The properties are being acquired at a blended 4.7 per cent cap rate, including both the MHC portfolio acquisition and CAPREIT’s Q2 pipeline of new construction apartment acquisitions.
After the acquisitions and the offering, CAPREIT expects to have approximately $400 million of capacity on its acquisition and operating facility – money which the trust is planning to deploy, Kenney said in a release.
“CAPREIT has a strong pipeline of potential Canadian acquisitions, some of which are newly constructed, high-quality apartment properties that are in the advanced stages of negotiation and are expected to close in Q2,” he explained.

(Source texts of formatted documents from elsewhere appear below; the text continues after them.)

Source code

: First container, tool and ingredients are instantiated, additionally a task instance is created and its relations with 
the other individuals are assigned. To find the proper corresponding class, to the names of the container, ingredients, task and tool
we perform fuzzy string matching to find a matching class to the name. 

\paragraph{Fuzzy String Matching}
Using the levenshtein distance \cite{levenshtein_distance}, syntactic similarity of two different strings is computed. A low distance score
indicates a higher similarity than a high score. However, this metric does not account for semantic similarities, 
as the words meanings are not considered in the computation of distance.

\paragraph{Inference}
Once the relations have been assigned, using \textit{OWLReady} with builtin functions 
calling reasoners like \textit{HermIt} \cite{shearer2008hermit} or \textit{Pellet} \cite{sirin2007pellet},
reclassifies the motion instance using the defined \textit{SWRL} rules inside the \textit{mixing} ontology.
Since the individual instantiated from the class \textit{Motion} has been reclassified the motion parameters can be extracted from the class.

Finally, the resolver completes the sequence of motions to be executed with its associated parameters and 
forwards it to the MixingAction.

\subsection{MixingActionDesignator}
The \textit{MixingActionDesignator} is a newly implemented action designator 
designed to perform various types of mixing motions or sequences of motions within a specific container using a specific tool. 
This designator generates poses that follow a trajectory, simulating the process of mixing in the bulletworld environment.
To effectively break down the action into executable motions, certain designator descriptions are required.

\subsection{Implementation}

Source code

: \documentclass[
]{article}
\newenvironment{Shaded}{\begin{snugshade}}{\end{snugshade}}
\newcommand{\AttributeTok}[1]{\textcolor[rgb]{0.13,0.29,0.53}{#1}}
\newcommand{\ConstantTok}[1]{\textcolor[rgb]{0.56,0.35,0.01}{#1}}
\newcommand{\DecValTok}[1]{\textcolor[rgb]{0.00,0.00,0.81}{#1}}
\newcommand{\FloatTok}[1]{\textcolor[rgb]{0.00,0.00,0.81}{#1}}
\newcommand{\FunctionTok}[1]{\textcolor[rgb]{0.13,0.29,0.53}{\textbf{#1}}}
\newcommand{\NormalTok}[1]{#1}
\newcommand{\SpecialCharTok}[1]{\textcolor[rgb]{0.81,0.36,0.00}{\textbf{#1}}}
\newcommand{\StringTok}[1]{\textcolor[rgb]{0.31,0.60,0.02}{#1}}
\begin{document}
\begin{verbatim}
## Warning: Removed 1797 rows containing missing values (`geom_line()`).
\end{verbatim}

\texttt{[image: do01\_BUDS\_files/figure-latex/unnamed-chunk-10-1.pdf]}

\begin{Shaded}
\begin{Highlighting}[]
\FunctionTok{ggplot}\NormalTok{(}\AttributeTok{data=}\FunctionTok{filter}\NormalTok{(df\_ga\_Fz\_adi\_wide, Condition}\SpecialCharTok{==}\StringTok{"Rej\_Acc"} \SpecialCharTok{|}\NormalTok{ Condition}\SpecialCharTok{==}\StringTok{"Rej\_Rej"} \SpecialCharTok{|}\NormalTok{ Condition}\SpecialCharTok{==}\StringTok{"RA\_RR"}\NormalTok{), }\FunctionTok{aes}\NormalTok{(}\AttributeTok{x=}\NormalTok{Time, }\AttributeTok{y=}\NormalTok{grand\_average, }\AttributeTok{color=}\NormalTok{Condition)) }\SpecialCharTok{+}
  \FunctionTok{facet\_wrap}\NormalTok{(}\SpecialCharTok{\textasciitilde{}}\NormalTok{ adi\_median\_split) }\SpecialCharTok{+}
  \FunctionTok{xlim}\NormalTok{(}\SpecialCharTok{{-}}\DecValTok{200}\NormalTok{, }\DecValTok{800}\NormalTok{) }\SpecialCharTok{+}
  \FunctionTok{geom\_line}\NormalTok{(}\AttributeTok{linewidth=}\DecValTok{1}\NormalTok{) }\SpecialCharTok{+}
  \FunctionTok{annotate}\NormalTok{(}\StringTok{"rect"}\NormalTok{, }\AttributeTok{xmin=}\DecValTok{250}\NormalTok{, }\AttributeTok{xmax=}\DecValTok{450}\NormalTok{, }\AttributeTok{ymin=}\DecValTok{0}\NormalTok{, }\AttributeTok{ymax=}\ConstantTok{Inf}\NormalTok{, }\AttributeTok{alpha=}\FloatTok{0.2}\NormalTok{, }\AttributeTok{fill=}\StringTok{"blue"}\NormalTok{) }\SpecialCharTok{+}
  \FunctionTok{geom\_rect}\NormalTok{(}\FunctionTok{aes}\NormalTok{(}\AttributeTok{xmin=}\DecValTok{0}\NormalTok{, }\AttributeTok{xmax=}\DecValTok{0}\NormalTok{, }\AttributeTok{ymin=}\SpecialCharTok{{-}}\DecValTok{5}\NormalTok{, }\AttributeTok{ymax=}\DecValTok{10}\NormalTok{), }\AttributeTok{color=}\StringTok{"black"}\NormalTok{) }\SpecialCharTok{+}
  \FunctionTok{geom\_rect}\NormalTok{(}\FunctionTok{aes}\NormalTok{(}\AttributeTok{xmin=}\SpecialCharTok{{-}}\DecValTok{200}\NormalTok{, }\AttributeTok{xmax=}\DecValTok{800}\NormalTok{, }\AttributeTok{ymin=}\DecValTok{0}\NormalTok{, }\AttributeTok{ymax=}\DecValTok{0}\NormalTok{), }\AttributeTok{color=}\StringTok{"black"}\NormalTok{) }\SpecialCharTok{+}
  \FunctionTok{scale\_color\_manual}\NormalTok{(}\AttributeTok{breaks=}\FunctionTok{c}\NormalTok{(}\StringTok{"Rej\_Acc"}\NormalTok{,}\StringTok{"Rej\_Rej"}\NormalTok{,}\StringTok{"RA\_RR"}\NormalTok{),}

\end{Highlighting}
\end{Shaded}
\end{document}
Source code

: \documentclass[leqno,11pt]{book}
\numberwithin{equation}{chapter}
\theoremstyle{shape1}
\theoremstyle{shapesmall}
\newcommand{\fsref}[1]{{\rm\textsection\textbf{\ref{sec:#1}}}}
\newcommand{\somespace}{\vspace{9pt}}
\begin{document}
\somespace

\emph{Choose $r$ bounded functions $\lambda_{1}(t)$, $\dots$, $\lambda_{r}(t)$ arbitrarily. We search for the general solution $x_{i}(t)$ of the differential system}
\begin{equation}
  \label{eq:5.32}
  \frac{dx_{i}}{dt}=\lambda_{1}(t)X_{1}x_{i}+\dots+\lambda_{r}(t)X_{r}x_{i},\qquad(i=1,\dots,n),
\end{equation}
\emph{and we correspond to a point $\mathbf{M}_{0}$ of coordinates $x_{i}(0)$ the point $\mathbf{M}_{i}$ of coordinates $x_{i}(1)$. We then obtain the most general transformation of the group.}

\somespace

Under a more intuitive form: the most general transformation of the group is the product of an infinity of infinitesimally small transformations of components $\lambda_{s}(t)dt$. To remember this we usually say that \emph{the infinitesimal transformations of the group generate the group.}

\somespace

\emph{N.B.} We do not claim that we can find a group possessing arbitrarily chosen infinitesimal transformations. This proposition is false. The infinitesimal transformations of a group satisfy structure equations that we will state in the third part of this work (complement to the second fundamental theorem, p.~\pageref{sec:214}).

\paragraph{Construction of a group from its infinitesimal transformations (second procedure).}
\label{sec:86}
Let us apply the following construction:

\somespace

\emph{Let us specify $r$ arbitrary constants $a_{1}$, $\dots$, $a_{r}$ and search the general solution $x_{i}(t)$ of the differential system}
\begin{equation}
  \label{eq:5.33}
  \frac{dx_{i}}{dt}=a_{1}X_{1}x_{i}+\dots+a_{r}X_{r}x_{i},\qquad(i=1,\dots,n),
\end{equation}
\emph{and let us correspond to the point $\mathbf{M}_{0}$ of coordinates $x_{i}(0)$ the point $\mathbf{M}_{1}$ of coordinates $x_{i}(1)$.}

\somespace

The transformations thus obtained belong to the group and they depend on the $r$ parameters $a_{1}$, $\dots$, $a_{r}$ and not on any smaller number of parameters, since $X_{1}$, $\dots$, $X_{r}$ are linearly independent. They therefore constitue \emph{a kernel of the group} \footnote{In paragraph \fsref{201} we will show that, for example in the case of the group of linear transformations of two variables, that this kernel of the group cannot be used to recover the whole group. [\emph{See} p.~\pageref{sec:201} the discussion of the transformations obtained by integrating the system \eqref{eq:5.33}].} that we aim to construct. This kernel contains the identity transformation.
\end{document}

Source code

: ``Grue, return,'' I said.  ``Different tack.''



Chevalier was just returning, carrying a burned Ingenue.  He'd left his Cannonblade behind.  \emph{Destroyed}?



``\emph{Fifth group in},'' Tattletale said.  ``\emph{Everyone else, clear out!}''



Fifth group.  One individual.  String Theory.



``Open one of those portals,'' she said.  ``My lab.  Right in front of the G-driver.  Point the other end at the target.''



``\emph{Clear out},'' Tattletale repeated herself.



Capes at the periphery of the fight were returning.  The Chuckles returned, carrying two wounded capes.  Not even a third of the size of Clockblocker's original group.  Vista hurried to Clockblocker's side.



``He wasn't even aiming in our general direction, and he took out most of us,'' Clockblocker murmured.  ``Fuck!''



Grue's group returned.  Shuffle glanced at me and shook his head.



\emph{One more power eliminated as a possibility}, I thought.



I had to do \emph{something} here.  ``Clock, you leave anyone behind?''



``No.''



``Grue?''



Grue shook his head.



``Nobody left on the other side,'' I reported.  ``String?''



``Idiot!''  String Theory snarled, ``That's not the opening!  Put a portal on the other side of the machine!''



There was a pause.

“Additionally, CAPREIT is evaluating several other attractive acquisition opportunities in Canada, and continues to see strong acquisition opportunities through the year.”
CAPREIT’s investment strategies
While much of the focus in recent weeks has been on the manufactured homes segment, CAPREIT is still mainly an owner of apartment buildings. Kenny told RENX its hyper-focus on Canada’s three largest cities has been a key factor in CAPREIT’s growth.
“Real estate is going through a period of transition,” he explained. “(In) almost every form of real estate, the question of obsolescence is coming forward, especially retail and commercial.
“That doesn’t play out in multi-family. Where we were once seen as the asset class that nobody paid much attention to, everybody seems to have a multi-family as part of their business plan moving forward, especially in the REIT environment in Canada.”
There is no doubt urbanization, technology and other factors are forcing change to the commercial property landscape, but overall investment remains strong. In fact, 2018 — once the tally has been finalized — appears set to surpass the 2017 record of $36.2 billion in overall commercial property investment in Canada, according to Avison Young.
Kenney, who joined CAPREIT as vice-president of operations 21 years ago after the company started trading publicly, said Toronto, Montreal and Vancouver benefit from a global trend.
“There is urbanization happening around the world,” he said. “Those three Canadian cities are where our immigration primarily flows to. Those three cities are where we see natural population growth (and) delayed household formation.
“People are just getting married later and divorced more often, which puts the demand on housing — and they’re all land- and water-locked cities.”
Moreover, complex regulations in Canada’s big cities make it hard to construct new purpose-built rental buildings quickly, he said. Rental apartments often arrive in drips and drabs.
CAPREIT’s 2018 results
CAPREIT is one of Canada’s largest residential landlords with about 53,000 residential units across the country.
It is also finalizing a major deal to become the majority shareholder and controlling owner of the former European Commercial REIT, which is being rebranded to ERES. The $634-million transaction has created Canada’s first European-focused multiresidential REIT.
In its public reporting, CAPREIT disclosed a record year for performance in 2018. It reported an overall portfolio occupancy of 98.9 per cent and net rental income of $439 million, up about 11 per cent from 2017.
In Kenney’s own two-plus decades with CAPREIT, he said its evolution has included a shift toward quality in its asset mix, tenant base and market selection. “It’s paid off.”
CAPREIT is scheduled to release its first-quarter 2019 results on May 14.
– With files from Don Wilcox
EDITOR’S NOTE: This story was updated to correct inaccurate information about the acquisition portfolio cap rate. The rate is actually a “blended” rate as we have now stated, not a rate exclusive to the most recent acquisitions.